Tearful and frightened Texas parents pleaded with Senate Finance Committee members on Tuesday to stop any further cuts for state-funded speech, physical and occupational therapy for children.

With their children at their side, one parent after another told lawmakers about the joys of seeing their kids progress through therapy sessions that have become harder to access in recent years because of state budget cuts. But success stories of children with special needs being able to eat, talk and move on their own turned to worry that those milestones would disappear.

Marty Drake, a Livingston resident whose daughter has Down Syndrome, told lawmakers that occupational therapy has helped her do things like grab his hair and ears and cry.

“The squealing and the whining make people turn around and smile at us and some people are annoyed by it … therapy is what did that,” Drake said. “When you have to wonder if your child is going to cry, eat or sit-up … she spent three months on her back, never made noise, when she started crying I called [my wife] crying.”

The hearing comes as Senate Finance Committee members take comments on the health and human services budget for 2018-19. Federal disability law entitles eligible children to receive early intervention services, but Texas families are starting to feel a $350 million cut to Medicaid children’s therapy services that went into effect in December.

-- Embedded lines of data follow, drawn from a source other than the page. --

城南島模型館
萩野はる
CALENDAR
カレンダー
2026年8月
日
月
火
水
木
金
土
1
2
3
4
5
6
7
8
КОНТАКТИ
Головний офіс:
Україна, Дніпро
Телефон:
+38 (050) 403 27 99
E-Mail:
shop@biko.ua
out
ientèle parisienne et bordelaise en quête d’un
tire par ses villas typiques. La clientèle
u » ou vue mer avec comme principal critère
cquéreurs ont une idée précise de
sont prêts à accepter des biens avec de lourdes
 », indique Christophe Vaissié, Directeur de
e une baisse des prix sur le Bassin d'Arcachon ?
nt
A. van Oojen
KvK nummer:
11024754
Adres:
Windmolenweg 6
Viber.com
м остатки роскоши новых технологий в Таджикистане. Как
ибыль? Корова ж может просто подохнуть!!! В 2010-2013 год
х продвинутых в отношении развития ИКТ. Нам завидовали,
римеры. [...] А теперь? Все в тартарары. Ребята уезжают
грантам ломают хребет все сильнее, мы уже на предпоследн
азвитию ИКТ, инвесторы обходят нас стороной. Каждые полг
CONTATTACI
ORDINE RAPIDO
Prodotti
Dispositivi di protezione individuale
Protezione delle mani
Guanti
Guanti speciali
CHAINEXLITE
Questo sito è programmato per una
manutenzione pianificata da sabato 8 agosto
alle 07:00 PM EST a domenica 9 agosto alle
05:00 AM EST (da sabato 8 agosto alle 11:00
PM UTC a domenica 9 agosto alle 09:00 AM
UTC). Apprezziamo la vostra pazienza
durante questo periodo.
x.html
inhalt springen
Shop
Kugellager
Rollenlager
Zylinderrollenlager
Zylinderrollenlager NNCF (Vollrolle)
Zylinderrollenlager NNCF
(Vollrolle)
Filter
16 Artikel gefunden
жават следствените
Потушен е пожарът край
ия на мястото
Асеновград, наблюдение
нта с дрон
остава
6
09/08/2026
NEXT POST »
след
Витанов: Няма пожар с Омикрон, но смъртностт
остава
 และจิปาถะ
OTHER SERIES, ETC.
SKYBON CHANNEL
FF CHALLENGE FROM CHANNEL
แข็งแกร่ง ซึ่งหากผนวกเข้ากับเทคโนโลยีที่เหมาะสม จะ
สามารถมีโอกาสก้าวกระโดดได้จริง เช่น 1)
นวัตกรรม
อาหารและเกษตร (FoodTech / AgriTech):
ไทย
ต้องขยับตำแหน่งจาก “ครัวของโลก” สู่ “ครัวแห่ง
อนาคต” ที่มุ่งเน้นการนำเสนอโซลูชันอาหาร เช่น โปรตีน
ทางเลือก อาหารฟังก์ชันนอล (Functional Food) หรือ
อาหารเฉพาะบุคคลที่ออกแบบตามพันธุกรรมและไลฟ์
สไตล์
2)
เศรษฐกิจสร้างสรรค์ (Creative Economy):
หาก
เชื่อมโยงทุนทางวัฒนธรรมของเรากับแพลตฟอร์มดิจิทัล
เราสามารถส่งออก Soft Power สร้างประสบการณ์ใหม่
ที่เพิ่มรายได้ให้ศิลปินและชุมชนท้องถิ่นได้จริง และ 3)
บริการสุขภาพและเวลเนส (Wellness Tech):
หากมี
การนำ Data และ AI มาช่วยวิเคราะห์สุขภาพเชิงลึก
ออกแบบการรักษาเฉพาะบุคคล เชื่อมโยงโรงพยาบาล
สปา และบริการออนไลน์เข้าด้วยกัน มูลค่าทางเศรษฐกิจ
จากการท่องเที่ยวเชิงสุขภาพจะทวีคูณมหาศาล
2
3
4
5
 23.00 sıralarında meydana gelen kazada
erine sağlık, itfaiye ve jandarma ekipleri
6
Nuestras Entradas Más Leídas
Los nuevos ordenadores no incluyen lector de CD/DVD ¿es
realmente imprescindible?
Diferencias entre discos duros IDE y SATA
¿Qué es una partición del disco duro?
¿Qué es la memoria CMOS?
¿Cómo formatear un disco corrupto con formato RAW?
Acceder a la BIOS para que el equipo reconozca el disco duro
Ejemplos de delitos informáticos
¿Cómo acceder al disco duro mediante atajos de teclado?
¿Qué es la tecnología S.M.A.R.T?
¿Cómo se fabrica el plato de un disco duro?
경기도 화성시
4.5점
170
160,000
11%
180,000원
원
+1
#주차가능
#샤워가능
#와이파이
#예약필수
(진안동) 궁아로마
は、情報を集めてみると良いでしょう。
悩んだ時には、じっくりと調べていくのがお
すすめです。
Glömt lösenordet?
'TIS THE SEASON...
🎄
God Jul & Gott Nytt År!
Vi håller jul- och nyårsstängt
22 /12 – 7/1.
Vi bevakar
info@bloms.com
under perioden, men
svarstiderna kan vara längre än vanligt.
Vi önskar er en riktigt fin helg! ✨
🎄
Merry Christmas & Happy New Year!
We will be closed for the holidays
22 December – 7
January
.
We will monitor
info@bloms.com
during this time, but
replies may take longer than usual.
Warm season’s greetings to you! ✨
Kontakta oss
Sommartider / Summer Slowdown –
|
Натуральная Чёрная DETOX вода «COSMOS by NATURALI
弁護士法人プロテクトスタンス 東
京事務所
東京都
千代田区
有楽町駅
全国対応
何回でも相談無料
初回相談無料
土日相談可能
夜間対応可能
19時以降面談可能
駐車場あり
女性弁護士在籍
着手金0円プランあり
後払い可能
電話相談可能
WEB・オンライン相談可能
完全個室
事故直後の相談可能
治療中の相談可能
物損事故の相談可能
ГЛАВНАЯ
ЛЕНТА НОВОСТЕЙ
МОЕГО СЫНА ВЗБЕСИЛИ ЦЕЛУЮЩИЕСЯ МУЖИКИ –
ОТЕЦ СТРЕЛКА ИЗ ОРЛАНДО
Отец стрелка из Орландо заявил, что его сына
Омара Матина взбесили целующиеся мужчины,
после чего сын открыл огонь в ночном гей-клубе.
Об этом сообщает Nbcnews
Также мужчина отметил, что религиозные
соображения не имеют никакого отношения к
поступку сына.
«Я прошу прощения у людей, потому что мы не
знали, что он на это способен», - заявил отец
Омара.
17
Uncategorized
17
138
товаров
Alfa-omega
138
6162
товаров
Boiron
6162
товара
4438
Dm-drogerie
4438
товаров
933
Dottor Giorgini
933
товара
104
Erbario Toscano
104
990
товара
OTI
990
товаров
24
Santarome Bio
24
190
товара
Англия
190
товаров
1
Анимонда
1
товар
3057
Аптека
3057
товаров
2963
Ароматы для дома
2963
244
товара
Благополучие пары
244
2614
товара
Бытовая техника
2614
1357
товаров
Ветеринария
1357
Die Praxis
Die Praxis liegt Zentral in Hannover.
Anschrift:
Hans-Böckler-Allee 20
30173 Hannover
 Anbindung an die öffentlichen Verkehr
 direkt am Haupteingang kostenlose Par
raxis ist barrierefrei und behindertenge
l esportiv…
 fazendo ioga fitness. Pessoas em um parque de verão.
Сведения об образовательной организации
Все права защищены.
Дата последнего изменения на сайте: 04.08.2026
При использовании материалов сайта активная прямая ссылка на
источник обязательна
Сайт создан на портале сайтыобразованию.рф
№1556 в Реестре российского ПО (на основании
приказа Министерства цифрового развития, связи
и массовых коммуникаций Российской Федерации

Those cuts coincide with the Legislature’s continued cuts to the Early Childhood Intervention program, which serves children under 3 years old. Parents and advocates have said the cuts have led to Texas children going without services or getting less time in therapy.

During the hearing, one parent said she was told to drive more than 100 miles to get therapy for her child. Some parents said they were already seeing their child start to regress.